Zur Deeskalation der Golf-Krise beitragen

Sollte der US-Präsident wirklich zur Deeskalation der Golf-Krise beitragen und konstruktive Gespräche mit dem Iran führen wollen, muss er auf Zwang und Härte verzichten. Niemand verhandelt unter Drohung und Zwang. Je willkürlicher und bedrohlicher der jetzige US-Präsident mit verschärften Sanktionen gegen den Iran handelt, desto mehr verschließt er selbst jede Perspektive für Entspannung. Es ist völlig verständlich, dass die Teheraner Regierung keinen Kontakt mit Trump suchen wird, da es keine Vertrauensbasis gibt, seitdem das Weiße Haus vertragliche Verpflichtungen mit dem Iran verkennt und wie ein Gangster-Boss auf Druck im Umgang mit dem Iran verharrt. Die einfachen Bürger der USA wie alle anständigen Menschen in der Welt missbilligen Mafia-Methoden.

Der Iran, Irak, Türkei und Syrien festigen ihr regionales Bündnis. Solange der terroristische Krieg in Syrien andauert, wird Teheran Damaskus dabei helfen, sich zu verteidigen und alle Kampfgruppen aus dem Land vertreiben. Es geschieht auf Bitte der syrischen Regierung. Das sollte Premier Netanjahu wahrhaben. Israel hat sich aus syrischem Territorium zurückzuziehen. Ein friedliches Israel ohne Atomwaffen wäre wünschenswert und ein Glück für den Nahen/Mittleren Osten.

Hoffentlich schafft der US-Präsident eine Kehrtwende der verschwenderischen und unmenschlich destruktiven Außenpolitik in Nahost. Dem steht aber ein langer Weg mit vielen Stolpersteinen bevor. Die Posten des US-Sicherheitsberaters und des Außenministers mit angemessenen Leute zu besetzen, verlangt eine sehr sorgfältige Wahl des Präsidenten. Solange es dabei Zweifel gibt, ist der Teufel, den man kennt, besser als eine erneute Fehlbesetzung.

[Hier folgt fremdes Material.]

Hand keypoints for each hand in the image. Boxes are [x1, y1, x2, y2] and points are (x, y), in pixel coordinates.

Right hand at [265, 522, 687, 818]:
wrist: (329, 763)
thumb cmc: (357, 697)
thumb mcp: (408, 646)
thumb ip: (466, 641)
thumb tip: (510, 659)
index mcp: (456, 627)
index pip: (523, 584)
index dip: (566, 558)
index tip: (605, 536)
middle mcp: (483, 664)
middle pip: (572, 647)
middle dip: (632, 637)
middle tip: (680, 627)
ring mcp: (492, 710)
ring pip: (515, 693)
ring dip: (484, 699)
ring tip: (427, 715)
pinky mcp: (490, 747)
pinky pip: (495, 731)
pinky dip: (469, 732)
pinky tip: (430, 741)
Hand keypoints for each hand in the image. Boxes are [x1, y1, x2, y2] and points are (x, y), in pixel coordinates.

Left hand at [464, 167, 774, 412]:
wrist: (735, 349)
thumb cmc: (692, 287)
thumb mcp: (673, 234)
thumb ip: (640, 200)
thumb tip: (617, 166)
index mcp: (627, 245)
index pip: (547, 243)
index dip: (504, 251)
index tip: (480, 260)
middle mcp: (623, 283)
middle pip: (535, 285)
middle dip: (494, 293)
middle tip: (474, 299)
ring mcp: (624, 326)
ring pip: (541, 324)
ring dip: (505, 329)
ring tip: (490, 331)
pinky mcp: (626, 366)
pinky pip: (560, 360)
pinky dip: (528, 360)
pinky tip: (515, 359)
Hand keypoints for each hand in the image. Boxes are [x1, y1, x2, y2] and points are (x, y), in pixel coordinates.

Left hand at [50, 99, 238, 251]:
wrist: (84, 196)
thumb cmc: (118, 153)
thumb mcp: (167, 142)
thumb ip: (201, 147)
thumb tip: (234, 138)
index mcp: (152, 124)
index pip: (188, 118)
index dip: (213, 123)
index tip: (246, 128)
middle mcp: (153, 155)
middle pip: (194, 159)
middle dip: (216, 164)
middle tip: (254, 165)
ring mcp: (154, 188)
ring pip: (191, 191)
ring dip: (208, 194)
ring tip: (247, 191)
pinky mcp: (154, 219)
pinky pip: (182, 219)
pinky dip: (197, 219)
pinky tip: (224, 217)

Das Primat der Politik durchsetzen

Washington hat aufzuhören, weiterhin Soldaten und Rüstungsgüter in andere Länder zu verlagern und Geld an sein Militär zu verschwenden. Russland damit abschrecken zu wollen, ist völlig irrer Blödsinn, eine unsinnige Zielsetzung, die von krankhaft besessenen Ungeistern im Pentagon stammt. Der US-Präsident muss jetzt zügig gegen diese verirrten Militärkreise das Primat der Politik durchsetzen, wenn er seine Wiederwahl als US-Präsident nicht unnötig gefährden will, denn militärische Kriegsabenteuer und Geldverschwendung kommen ganz schlecht bei den Menschen an. Aber das weiß Trump nur zu gut. Nur muss Trump dazu ein Kampf mit einer riesigen Macht aufnehmen, der Militärindustriekomplex, an dem alle seine Vorgänger gescheitert sind. Das ist Trumps größte Herausforderung. Wie wird er das nur schaffen können?

Wie man im Bundeskanzleramt und im Auswärtigen Amt darüber denkt, gibt Anlass zur Sorge, denn eine unabhängige Linie, die sich den deutschen und EU-Interessen verpflichtet sieht, ist bisher nicht zu erkennen.